On 12/06/13 08:25, Jan Beulich wrote:
On 11.06.13 at 19:26, Stefano Stabellini <stefano.stabellini@xxxxxxxxxxxxx> 
wrote:
I went through the code that maps the PCI MMIO regions in hvmloader
(tools/firmware/hvmloader/pci.c:pci_setup) and it looks like it already
maps the PCI region to high memory if the PCI bar is 64-bit and the MMIO
region is larger than 512MB.

Maybe we could just relax this condition and map the device memory to
high memory no matter the size of the MMIO region if the PCI bar is
64-bit?
I can only recommend not to: For one, guests not using PAE or
PSE-36 can't map such space at all (and older OSes may not
properly deal with 64-bit BARs at all). And then one would generally
expect this allocation to be done top down (to minimize risk of
running into RAM), and doing so is going to present further risks of
incompatibilities with guest OSes (Linux for example learned only in
2.6.36 that PFNs in ioremap() can exceed 32 bits, but even in
3.10-rc5 ioremap_pte_range(), while using "u64 pfn", passes the
PFN to pfn_pte(), the respective parameter of which is
"unsigned long").

I think this ought to be done in an iterative process - if all MMIO
regions together don't fit below 4G, the biggest one should be
moved up beyond 4G first, followed by the next to biggest one
etc.

First of all, the proposal to move the PCI BAR up to the 64-bit range is a temporary work-around. It should only be done if a device doesn't fit in the current MMIO range.
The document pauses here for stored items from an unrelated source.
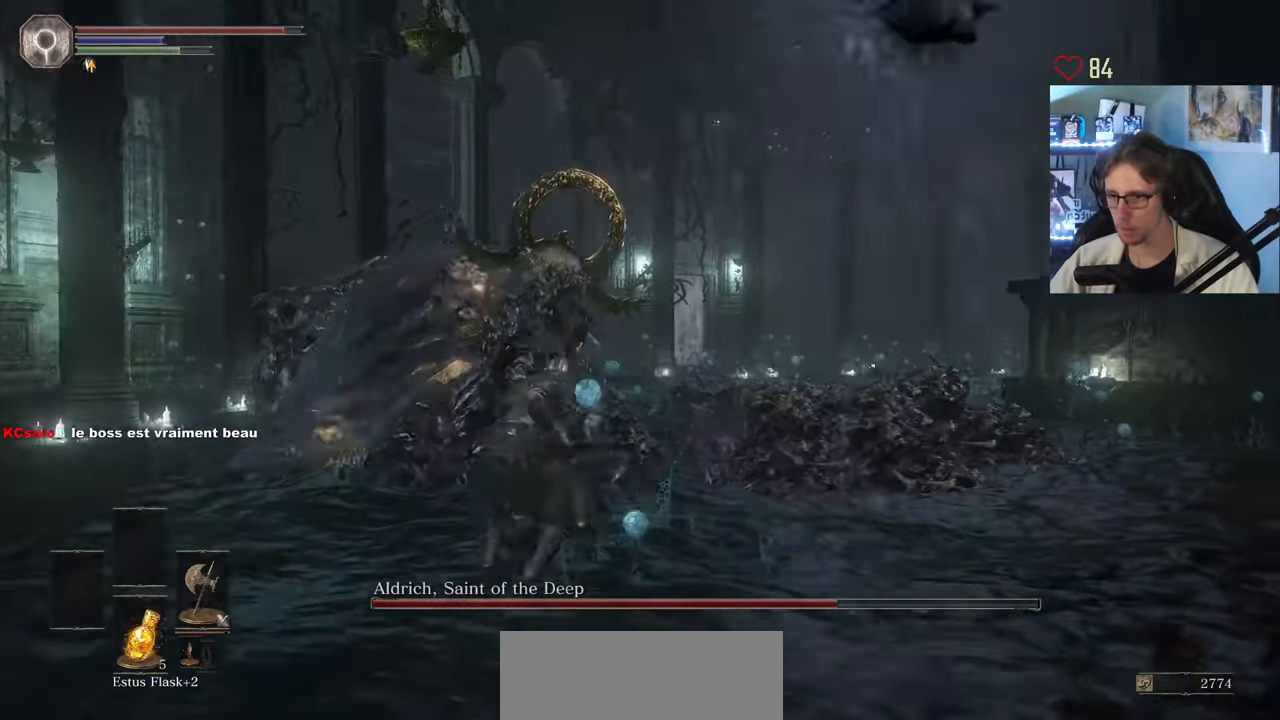
{"keys": ["q", "z"], "mouse": ["left"], "events": [[267, "q", "down"], [267, "space", "up"], [500, "mouse_left", "down"]]}
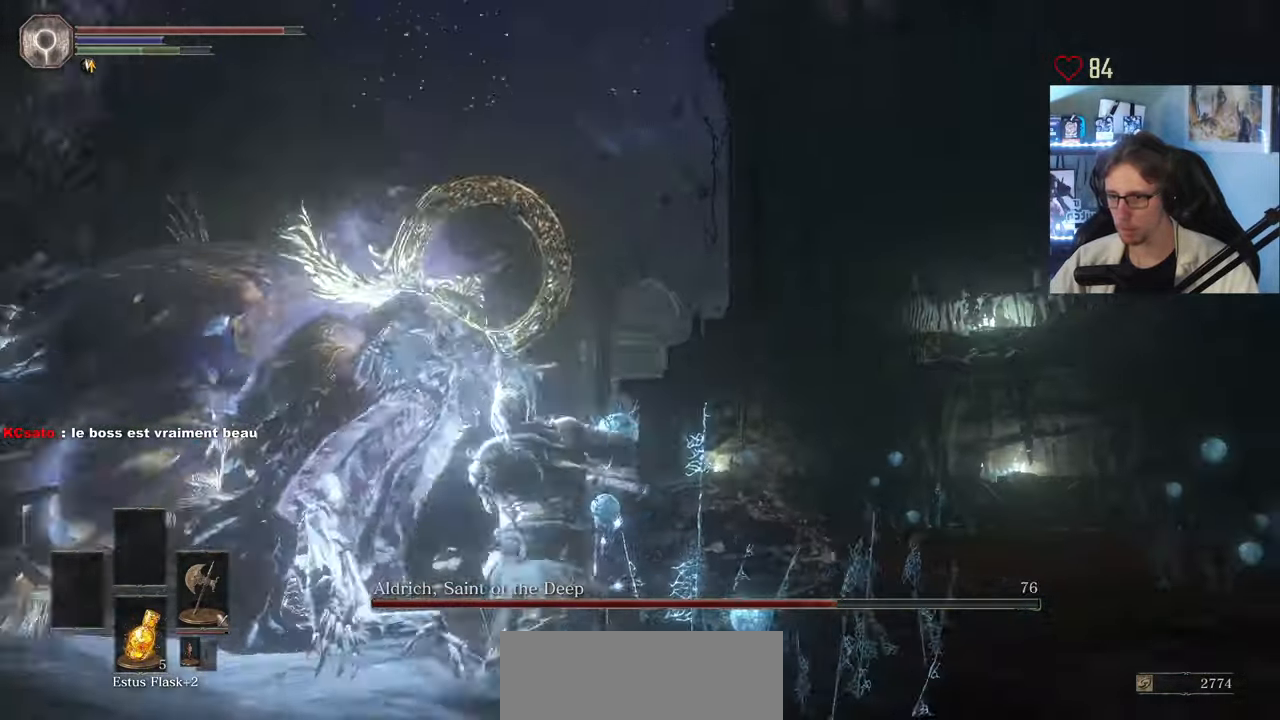
{"keys": ["q"], "mouse": [], "events": [[83, "mouse_left", "up"], [133, "mouse_left", "down"], [233, "mouse_left", "up"], [283, "mouse_left", "down"], [317, "z", "up"], [417, "mouse_left", "up"]]}
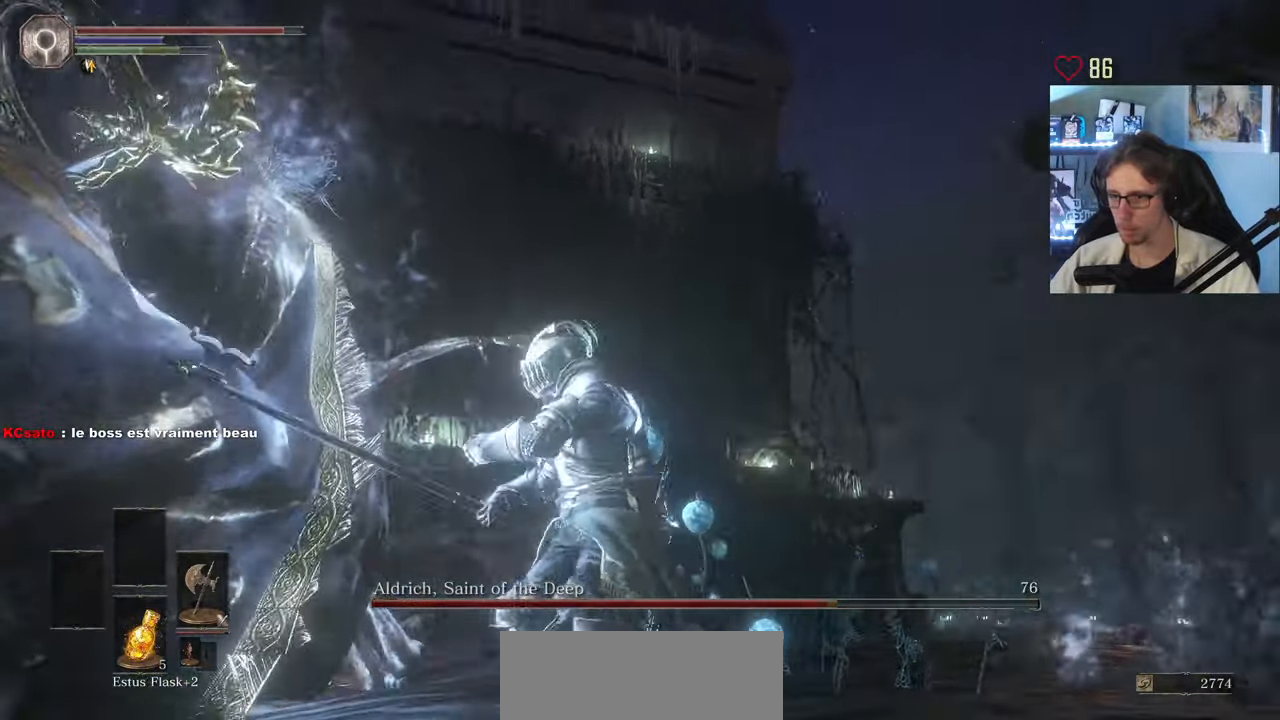
{"keys": ["q"], "mouse": [], "events": [[33, "mouse_right", "down"], [117, "mouse_right", "up"], [167, "mouse_wheel", "down"], [200, "s", "down"], [333, "mouse_wheel", "up"], [333, "s", "up"]]}
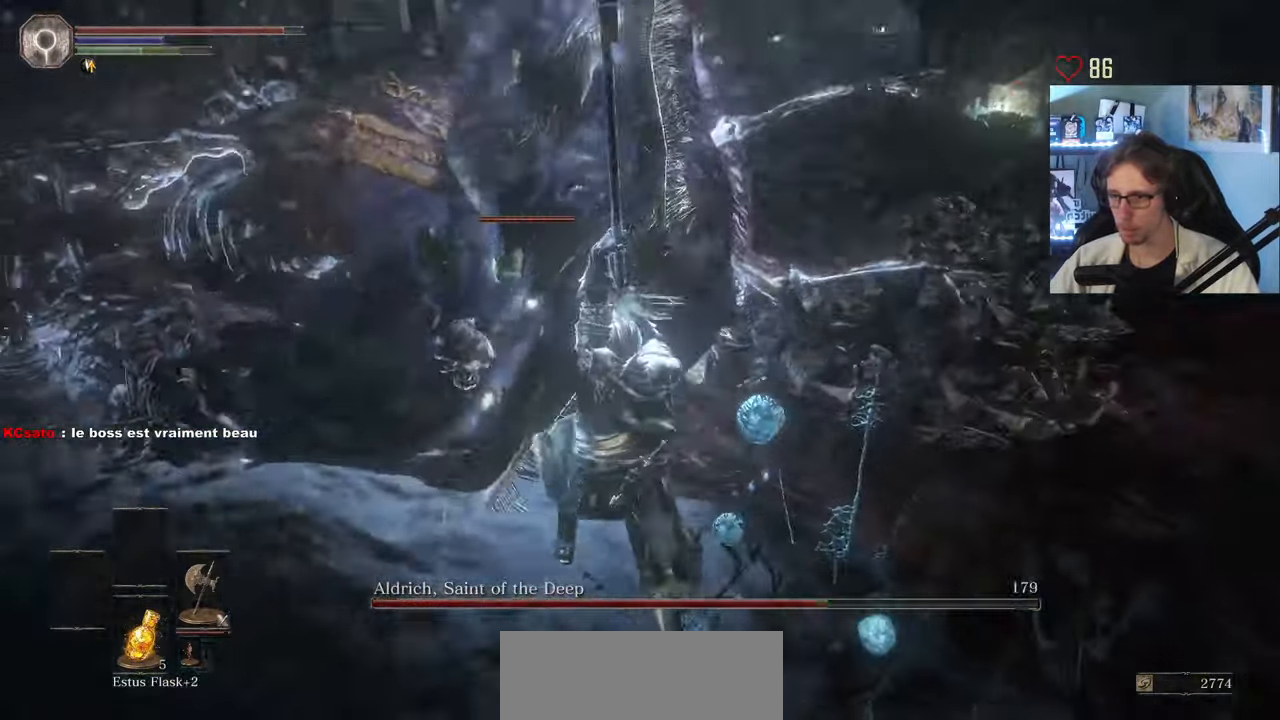
{"keys": ["d", "s"], "mouse": [], "events": [[33, "z", "down"], [167, "d", "down"], [217, "q", "up"], [217, "z", "up"], [300, "s", "down"], [350, "space", "down"], [500, "space", "up"]]}
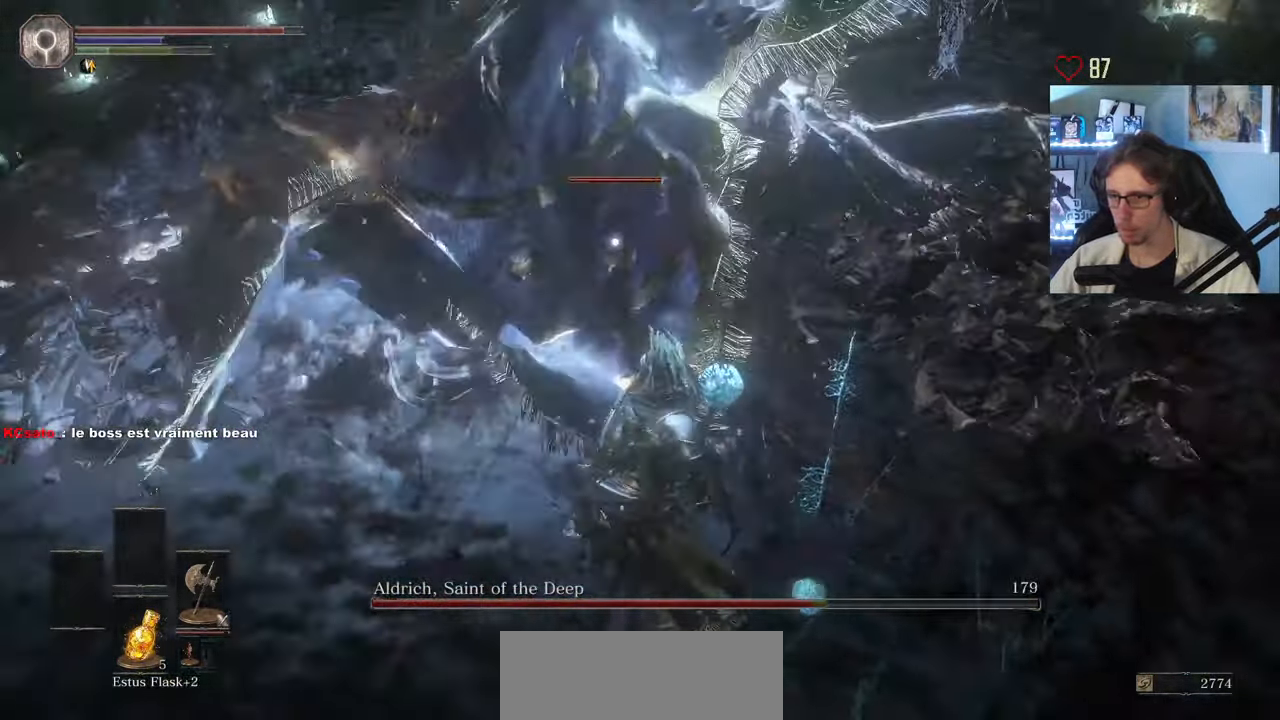
{"keys": ["d", "s"], "mouse": ["wheel"], "events": [[50, "space", "down"], [133, "space", "up"], [417, "mouse_wheel", "down"]]}
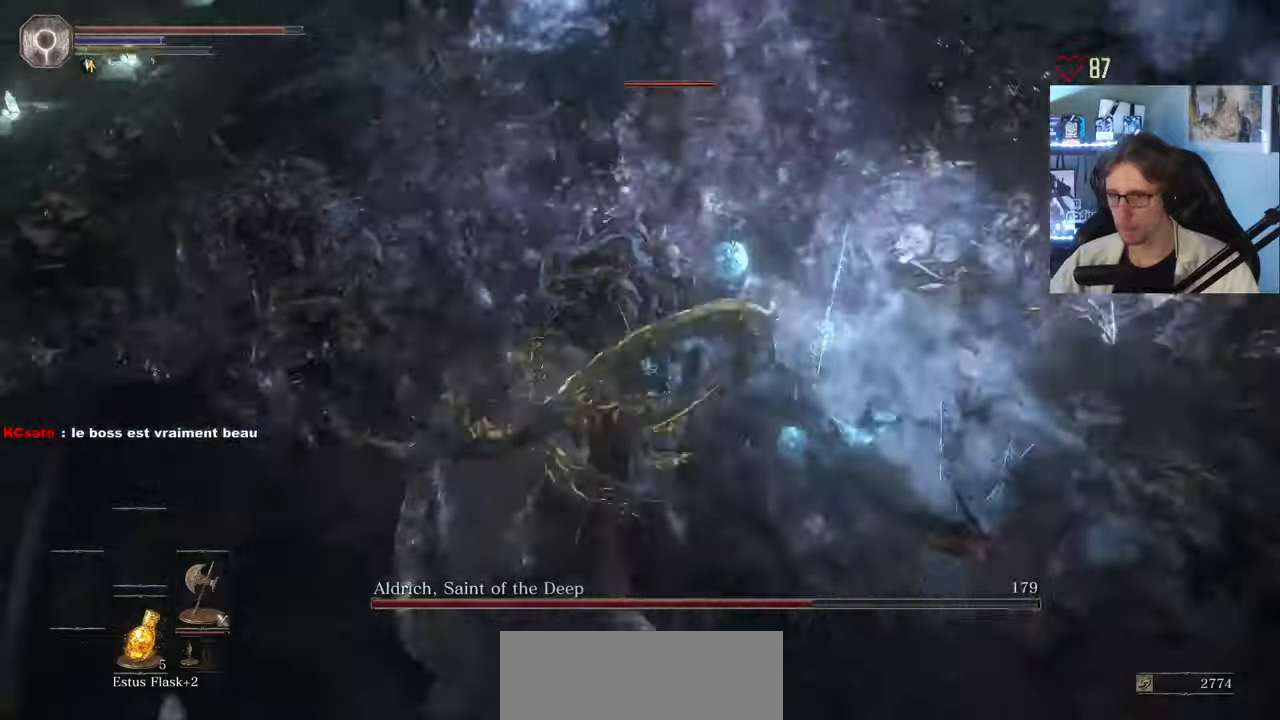
{"keys": ["d", "s"], "mouse": [], "events": [[50, "mouse_wheel", "up"], [250, "d", "up"], [384, "d", "down"]]}
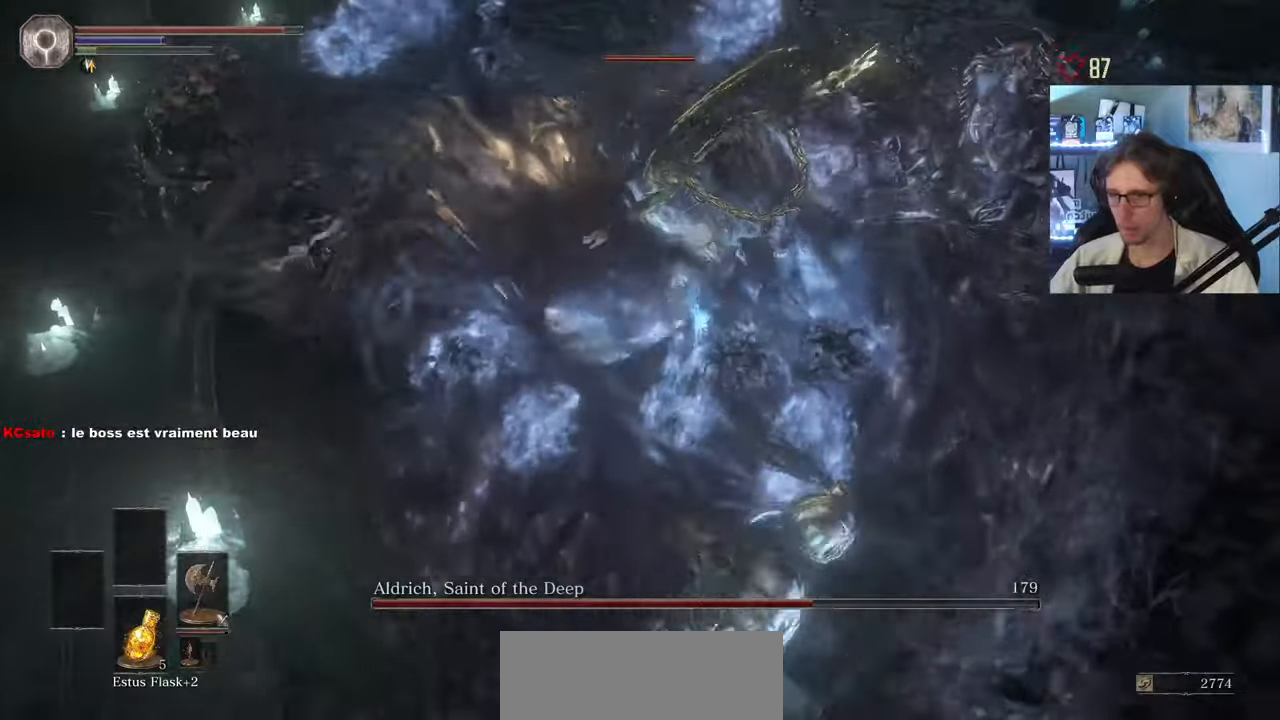
{"keys": ["d", "s"], "mouse": [], "events": [[67, "space", "down"], [167, "space", "up"]]}
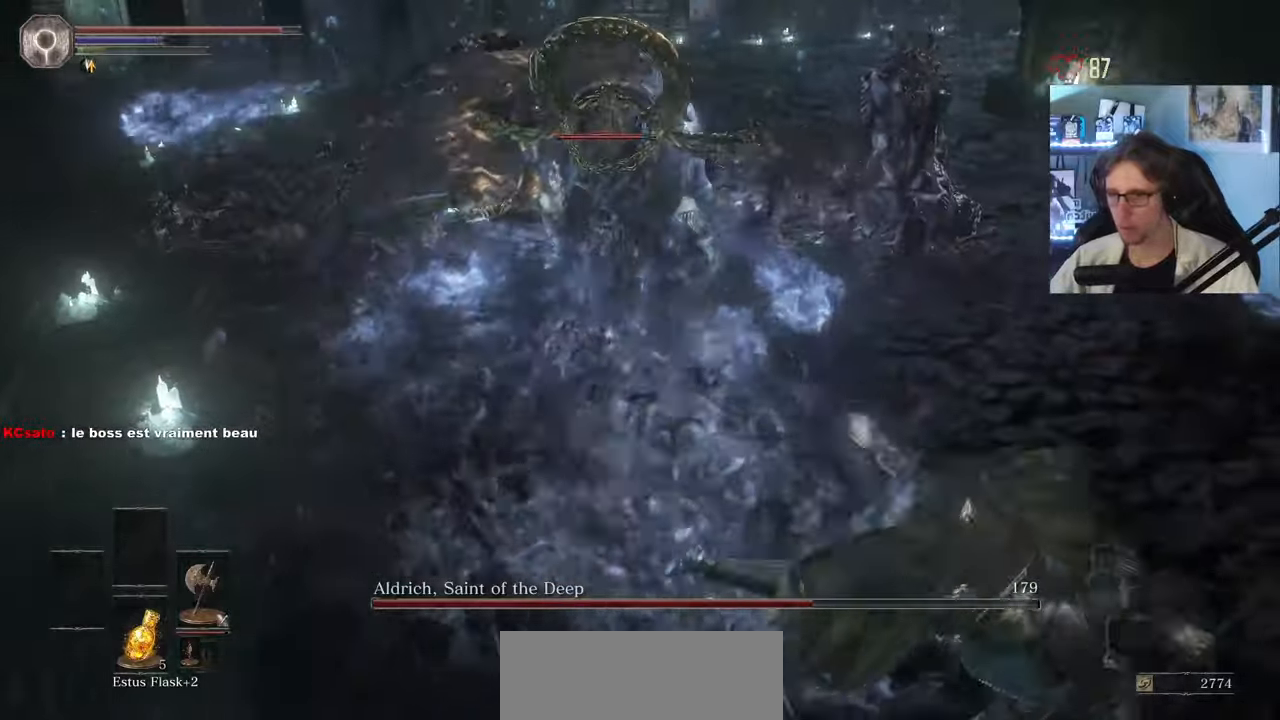
{"keys": ["d", "s"], "mouse": [], "events": [[317, "d", "up"], [417, "d", "down"]]}
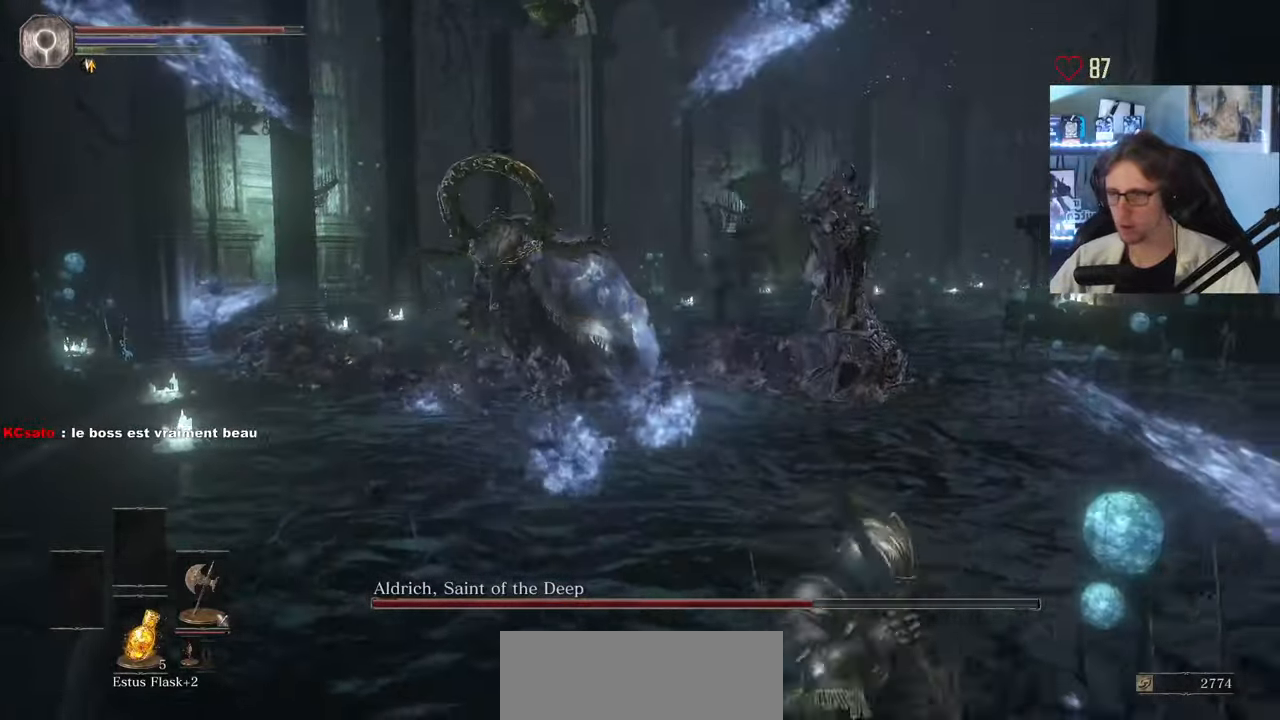
{"keys": ["s"], "mouse": [], "events": [[200, "d", "up"]]}
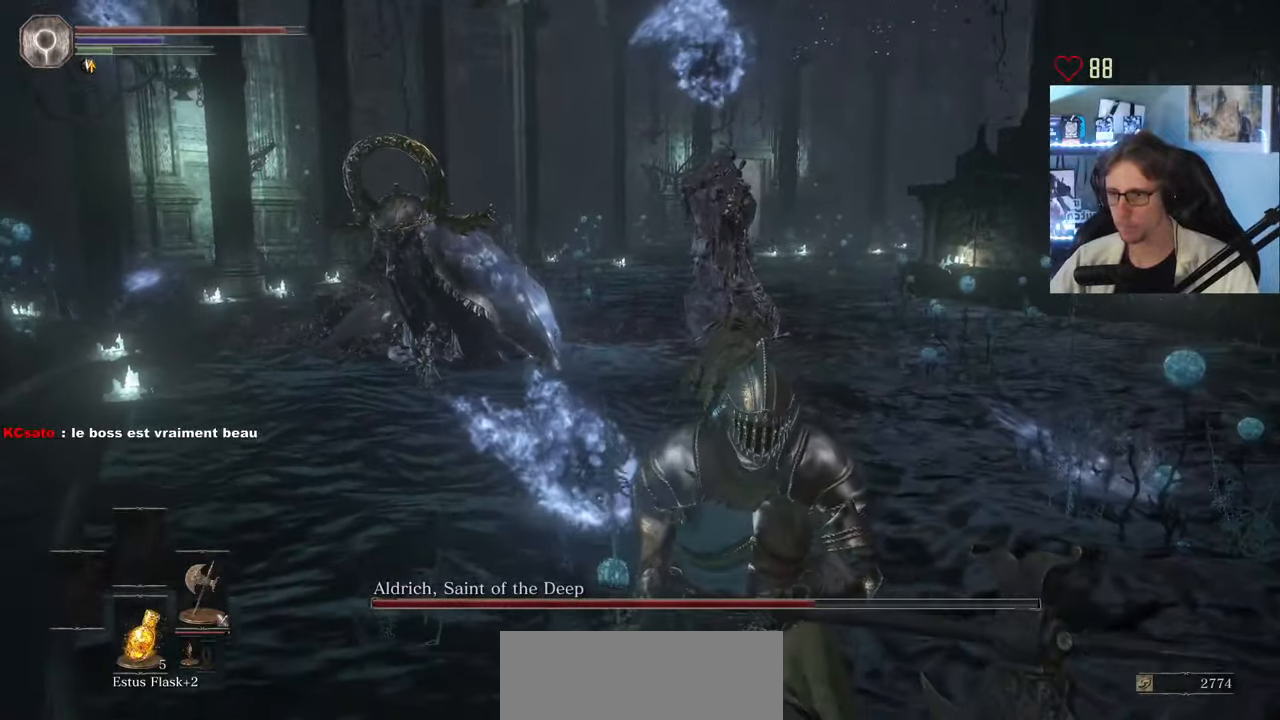
{"keys": ["q"], "mouse": [], "events": [[167, "q", "down"], [350, "s", "up"], [450, "s", "down"], [500, "s", "up"]]}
We have three options here:
1. Don't do anything
2. Have hvmloader move PCI devices up to the 64-bit MMIO hole if they don't fit 3. Convince qemu to allow MMIO regions to mask memory (or what it thinks is memory).
4. Add a mechanism to tell qemu that memory is being relocated.

Number 4 is definitely the right answer long-term, but we just don't have time to do that before the 4.3 release. We're not sure yet if #3 is possible; even if it is, it may have unpredictable knock-on effects.

Doing #2, it is true that many guests will be unable to access the device because of 32-bit limitations. However, in #1, *no* guests will be able to access the device. At least in #2, *many* guests will be able to do so. In any case, apparently #2 is what KVM does, so having the limitation on guests is not without precedent. It's also likely to be a somewhat tested configuration (unlike #3, for example).